***** The data *****
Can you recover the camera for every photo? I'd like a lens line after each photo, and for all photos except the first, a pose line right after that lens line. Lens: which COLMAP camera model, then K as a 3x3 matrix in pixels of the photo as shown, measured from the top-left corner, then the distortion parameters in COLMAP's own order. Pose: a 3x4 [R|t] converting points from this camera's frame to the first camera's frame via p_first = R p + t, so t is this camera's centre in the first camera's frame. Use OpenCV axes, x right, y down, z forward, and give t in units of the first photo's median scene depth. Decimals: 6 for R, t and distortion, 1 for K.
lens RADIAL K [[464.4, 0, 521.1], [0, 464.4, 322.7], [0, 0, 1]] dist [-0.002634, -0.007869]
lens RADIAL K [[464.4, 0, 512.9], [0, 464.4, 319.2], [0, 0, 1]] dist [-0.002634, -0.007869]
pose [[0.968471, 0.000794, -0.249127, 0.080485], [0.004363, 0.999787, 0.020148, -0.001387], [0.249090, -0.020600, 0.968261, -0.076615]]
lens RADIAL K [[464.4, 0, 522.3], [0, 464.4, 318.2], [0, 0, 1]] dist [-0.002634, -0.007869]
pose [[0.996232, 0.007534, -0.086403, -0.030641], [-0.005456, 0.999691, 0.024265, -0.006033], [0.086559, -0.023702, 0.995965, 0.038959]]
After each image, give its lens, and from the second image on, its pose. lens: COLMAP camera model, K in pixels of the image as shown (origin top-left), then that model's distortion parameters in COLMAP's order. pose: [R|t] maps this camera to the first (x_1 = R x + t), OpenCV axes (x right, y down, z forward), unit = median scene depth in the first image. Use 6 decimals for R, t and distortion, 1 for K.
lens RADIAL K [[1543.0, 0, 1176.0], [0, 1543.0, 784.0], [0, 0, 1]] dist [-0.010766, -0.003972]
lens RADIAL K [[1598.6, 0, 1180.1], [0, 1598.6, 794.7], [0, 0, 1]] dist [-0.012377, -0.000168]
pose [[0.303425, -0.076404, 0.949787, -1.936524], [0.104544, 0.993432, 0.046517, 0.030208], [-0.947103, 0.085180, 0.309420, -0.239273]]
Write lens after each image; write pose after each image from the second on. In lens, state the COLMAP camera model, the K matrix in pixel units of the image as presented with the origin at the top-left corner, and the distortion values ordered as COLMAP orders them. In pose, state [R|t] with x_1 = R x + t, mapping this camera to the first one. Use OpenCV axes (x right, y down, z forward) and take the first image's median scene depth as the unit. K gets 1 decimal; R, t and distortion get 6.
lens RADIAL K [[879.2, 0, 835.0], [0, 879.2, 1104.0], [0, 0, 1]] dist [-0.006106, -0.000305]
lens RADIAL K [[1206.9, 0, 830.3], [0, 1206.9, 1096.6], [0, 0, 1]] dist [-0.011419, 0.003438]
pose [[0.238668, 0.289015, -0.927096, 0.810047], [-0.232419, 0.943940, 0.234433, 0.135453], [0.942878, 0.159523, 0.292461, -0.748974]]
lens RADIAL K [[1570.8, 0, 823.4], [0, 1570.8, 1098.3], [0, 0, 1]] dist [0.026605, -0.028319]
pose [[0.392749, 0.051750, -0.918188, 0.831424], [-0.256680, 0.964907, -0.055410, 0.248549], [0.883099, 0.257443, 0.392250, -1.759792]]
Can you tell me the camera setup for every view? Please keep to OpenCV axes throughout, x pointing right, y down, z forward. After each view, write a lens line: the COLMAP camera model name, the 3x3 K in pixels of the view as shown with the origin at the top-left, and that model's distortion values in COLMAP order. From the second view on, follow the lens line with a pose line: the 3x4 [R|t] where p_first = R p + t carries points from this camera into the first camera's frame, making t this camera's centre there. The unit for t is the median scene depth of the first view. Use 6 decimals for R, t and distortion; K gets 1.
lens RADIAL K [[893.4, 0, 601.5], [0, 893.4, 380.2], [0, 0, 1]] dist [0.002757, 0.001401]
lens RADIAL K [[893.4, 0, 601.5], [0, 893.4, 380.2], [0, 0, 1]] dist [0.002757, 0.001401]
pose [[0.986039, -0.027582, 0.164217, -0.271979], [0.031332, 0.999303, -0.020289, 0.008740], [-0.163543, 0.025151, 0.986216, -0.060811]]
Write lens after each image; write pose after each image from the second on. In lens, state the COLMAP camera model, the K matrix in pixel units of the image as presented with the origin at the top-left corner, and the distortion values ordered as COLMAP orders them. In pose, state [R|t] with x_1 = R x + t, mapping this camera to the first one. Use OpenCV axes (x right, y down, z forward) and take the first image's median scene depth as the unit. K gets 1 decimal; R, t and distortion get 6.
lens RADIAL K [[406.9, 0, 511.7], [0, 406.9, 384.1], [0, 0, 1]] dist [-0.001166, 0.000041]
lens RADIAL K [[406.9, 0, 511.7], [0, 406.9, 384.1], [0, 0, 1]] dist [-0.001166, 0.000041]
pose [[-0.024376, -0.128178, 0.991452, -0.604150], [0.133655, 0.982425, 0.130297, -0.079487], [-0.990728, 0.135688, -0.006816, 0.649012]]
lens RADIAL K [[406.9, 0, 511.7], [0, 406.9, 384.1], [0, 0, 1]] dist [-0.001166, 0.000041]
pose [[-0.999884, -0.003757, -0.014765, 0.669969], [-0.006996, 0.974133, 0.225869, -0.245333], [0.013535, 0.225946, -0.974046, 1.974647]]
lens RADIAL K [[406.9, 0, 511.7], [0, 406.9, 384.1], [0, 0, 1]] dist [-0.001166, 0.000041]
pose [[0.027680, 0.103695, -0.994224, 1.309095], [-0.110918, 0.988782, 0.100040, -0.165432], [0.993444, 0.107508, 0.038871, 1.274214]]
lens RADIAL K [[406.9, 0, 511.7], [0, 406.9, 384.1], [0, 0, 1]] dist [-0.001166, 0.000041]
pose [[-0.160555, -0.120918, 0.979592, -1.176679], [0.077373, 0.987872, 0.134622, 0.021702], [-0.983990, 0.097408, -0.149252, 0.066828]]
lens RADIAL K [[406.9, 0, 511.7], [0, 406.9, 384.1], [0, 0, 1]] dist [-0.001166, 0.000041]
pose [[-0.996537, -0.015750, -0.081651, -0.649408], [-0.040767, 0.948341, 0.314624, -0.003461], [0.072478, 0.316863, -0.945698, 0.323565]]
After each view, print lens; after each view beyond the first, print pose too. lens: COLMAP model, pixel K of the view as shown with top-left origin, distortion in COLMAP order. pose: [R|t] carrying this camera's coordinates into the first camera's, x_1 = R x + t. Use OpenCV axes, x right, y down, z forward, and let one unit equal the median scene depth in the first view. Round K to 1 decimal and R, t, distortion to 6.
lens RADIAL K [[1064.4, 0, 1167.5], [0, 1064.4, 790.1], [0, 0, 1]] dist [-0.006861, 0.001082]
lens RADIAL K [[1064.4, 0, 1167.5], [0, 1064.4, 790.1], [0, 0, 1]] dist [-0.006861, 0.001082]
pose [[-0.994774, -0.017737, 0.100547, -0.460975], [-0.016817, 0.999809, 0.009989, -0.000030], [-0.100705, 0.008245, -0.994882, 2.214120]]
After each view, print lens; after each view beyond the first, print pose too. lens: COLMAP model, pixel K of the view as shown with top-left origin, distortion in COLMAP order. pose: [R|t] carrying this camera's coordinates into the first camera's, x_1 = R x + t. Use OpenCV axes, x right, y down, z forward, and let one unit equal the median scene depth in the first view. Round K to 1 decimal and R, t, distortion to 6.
*****
Please copy out every line shown above, exactly.

Can you recover the camera for every photo? I'd like a lens line after each photo, and for all photos except the first, a pose line right after that lens line. Lens: which COLMAP camera model, then K as a 3x3 matrix in pixels of the photo as shown, measured from the top-left corner, then the distortion parameters in COLMAP's own order. Pose: a 3x4 [R|t] converting points from this camera's frame to the first camera's frame via p_first = R p + t, so t is this camera's centre in the first camera's frame. Use OpenCV axes, x right, y down, z forward, and give t in units of the first photo's median scene depth. Decimals: 6 for R, t and distortion, 1 for K.
lens RADIAL K [[464.4, 0, 521.1], [0, 464.4, 322.7], [0, 0, 1]] dist [-0.002634, -0.007869]
lens RADIAL K [[464.4, 0, 512.9], [0, 464.4, 319.2], [0, 0, 1]] dist [-0.002634, -0.007869]
pose [[0.968471, 0.000794, -0.249127, 0.080485], [0.004363, 0.999787, 0.020148, -0.001387], [0.249090, -0.020600, 0.968261, -0.076615]]
lens RADIAL K [[464.4, 0, 522.3], [0, 464.4, 318.2], [0, 0, 1]] dist [-0.002634, -0.007869]
pose [[0.996232, 0.007534, -0.086403, -0.030641], [-0.005456, 0.999691, 0.024265, -0.006033], [0.086559, -0.023702, 0.995965, 0.038959]]
After each image, give its lens, and from the second image on, its pose. lens: COLMAP camera model, K in pixels of the image as shown (origin top-left), then that model's distortion parameters in COLMAP's order. pose: [R|t] maps this camera to the first (x_1 = R x + t), OpenCV axes (x right, y down, z forward), unit = median scene depth in the first image. Use 6 decimals for R, t and distortion, 1 for K.
lens RADIAL K [[1543.0, 0, 1176.0], [0, 1543.0, 784.0], [0, 0, 1]] dist [-0.010766, -0.003972]
lens RADIAL K [[1598.6, 0, 1180.1], [0, 1598.6, 794.7], [0, 0, 1]] dist [-0.012377, -0.000168]
pose [[0.303425, -0.076404, 0.949787, -1.936524], [0.104544, 0.993432, 0.046517, 0.030208], [-0.947103, 0.085180, 0.309420, -0.239273]]
Write lens after each image; write pose after each image from the second on. In lens, state the COLMAP camera model, the K matrix in pixel units of the image as presented with the origin at the top-left corner, and the distortion values ordered as COLMAP orders them. In pose, state [R|t] with x_1 = R x + t, mapping this camera to the first one. Use OpenCV axes (x right, y down, z forward) and take the first image's median scene depth as the unit. K gets 1 decimal; R, t and distortion get 6.
lens RADIAL K [[879.2, 0, 835.0], [0, 879.2, 1104.0], [0, 0, 1]] dist [-0.006106, -0.000305]
lens RADIAL K [[1206.9, 0, 830.3], [0, 1206.9, 1096.6], [0, 0, 1]] dist [-0.011419, 0.003438]
pose [[0.238668, 0.289015, -0.927096, 0.810047], [-0.232419, 0.943940, 0.234433, 0.135453], [0.942878, 0.159523, 0.292461, -0.748974]]
lens RADIAL K [[1570.8, 0, 823.4], [0, 1570.8, 1098.3], [0, 0, 1]] dist [0.026605, -0.028319]
pose [[0.392749, 0.051750, -0.918188, 0.831424], [-0.256680, 0.964907, -0.055410, 0.248549], [0.883099, 0.257443, 0.392250, -1.759792]]
Can you tell me the camera setup for every view? Please keep to OpenCV axes throughout, x pointing right, y down, z forward. After each view, write a lens line: the COLMAP camera model name, the 3x3 K in pixels of the view as shown with the origin at the top-left, and that model's distortion values in COLMAP order. From the second view on, follow the lens line with a pose line: the 3x4 [R|t] where p_first = R p + t carries points from this camera into the first camera's frame, making t this camera's centre there. The unit for t is the median scene depth of the first view. Use 6 decimals for R, t and distortion; K gets 1.
lens RADIAL K [[893.4, 0, 601.5], [0, 893.4, 380.2], [0, 0, 1]] dist [0.002757, 0.001401]
lens RADIAL K [[893.4, 0, 601.5], [0, 893.4, 380.2], [0, 0, 1]] dist [0.002757, 0.001401]
pose [[0.986039, -0.027582, 0.164217, -0.271979], [0.031332, 0.999303, -0.020289, 0.008740], [-0.163543, 0.025151, 0.986216, -0.060811]]
Write lens after each image; write pose after each image from the second on. In lens, state the COLMAP camera model, the K matrix in pixel units of the image as presented with the origin at the top-left corner, and the distortion values ordered as COLMAP orders them. In pose, state [R|t] with x_1 = R x + t, mapping this camera to the first one. Use OpenCV axes (x right, y down, z forward) and take the first image's median scene depth as the unit. K gets 1 decimal; R, t and distortion get 6.
lens RADIAL K [[406.9, 0, 511.7], [0, 406.9, 384.1], [0, 0, 1]] dist [-0.001166, 0.000041]
lens RADIAL K [[406.9, 0, 511.7], [0, 406.9, 384.1], [0, 0, 1]] dist [-0.001166, 0.000041]
pose [[-0.024376, -0.128178, 0.991452, -0.604150], [0.133655, 0.982425, 0.130297, -0.079487], [-0.990728, 0.135688, -0.006816, 0.649012]]
lens RADIAL K [[406.9, 0, 511.7], [0, 406.9, 384.1], [0, 0, 1]] dist [-0.001166, 0.000041]
pose [[-0.999884, -0.003757, -0.014765, 0.669969], [-0.006996, 0.974133, 0.225869, -0.245333], [0.013535, 0.225946, -0.974046, 1.974647]]
lens RADIAL K [[406.9, 0, 511.7], [0, 406.9, 384.1], [0, 0, 1]] dist [-0.001166, 0.000041]
pose [[0.027680, 0.103695, -0.994224, 1.309095], [-0.110918, 0.988782, 0.100040, -0.165432], [0.993444, 0.107508, 0.038871, 1.274214]]
lens RADIAL K [[406.9, 0, 511.7], [0, 406.9, 384.1], [0, 0, 1]] dist [-0.001166, 0.000041]
pose [[-0.160555, -0.120918, 0.979592, -1.176679], [0.077373, 0.987872, 0.134622, 0.021702], [-0.983990, 0.097408, -0.149252, 0.066828]]
lens RADIAL K [[406.9, 0, 511.7], [0, 406.9, 384.1], [0, 0, 1]] dist [-0.001166, 0.000041]
pose [[-0.996537, -0.015750, -0.081651, -0.649408], [-0.040767, 0.948341, 0.314624, -0.003461], [0.072478, 0.316863, -0.945698, 0.323565]]
After each view, print lens; after each view beyond the first, print pose too. lens: COLMAP model, pixel K of the view as shown with top-left origin, distortion in COLMAP order. pose: [R|t] carrying this camera's coordinates into the first camera's, x_1 = R x + t. Use OpenCV axes, x right, y down, z forward, and let one unit equal the median scene depth in the first view. Round K to 1 decimal and R, t, distortion to 6.
lens RADIAL K [[1064.4, 0, 1167.5], [0, 1064.4, 790.1], [0, 0, 1]] dist [-0.006861, 0.001082]
lens RADIAL K [[1064.4, 0, 1167.5], [0, 1064.4, 790.1], [0, 0, 1]] dist [-0.006861, 0.001082]
pose [[-0.994774, -0.017737, 0.100547, -0.460975], [-0.016817, 0.999809, 0.009989, -0.000030], [-0.100705, 0.008245, -0.994882, 2.214120]]
After each view, print lens; after each view beyond the first, print pose too. lens: COLMAP model, pixel K of the view as shown with top-left origin, distortion in COLMAP order. pose: [R|t] carrying this camera's coordinates into the first camera's, x_1 = R x + t. Use OpenCV axes, x right, y down, z forward, and let one unit equal the median scene depth in the first view. Round K to 1 decimal and R, t, distortion to 6.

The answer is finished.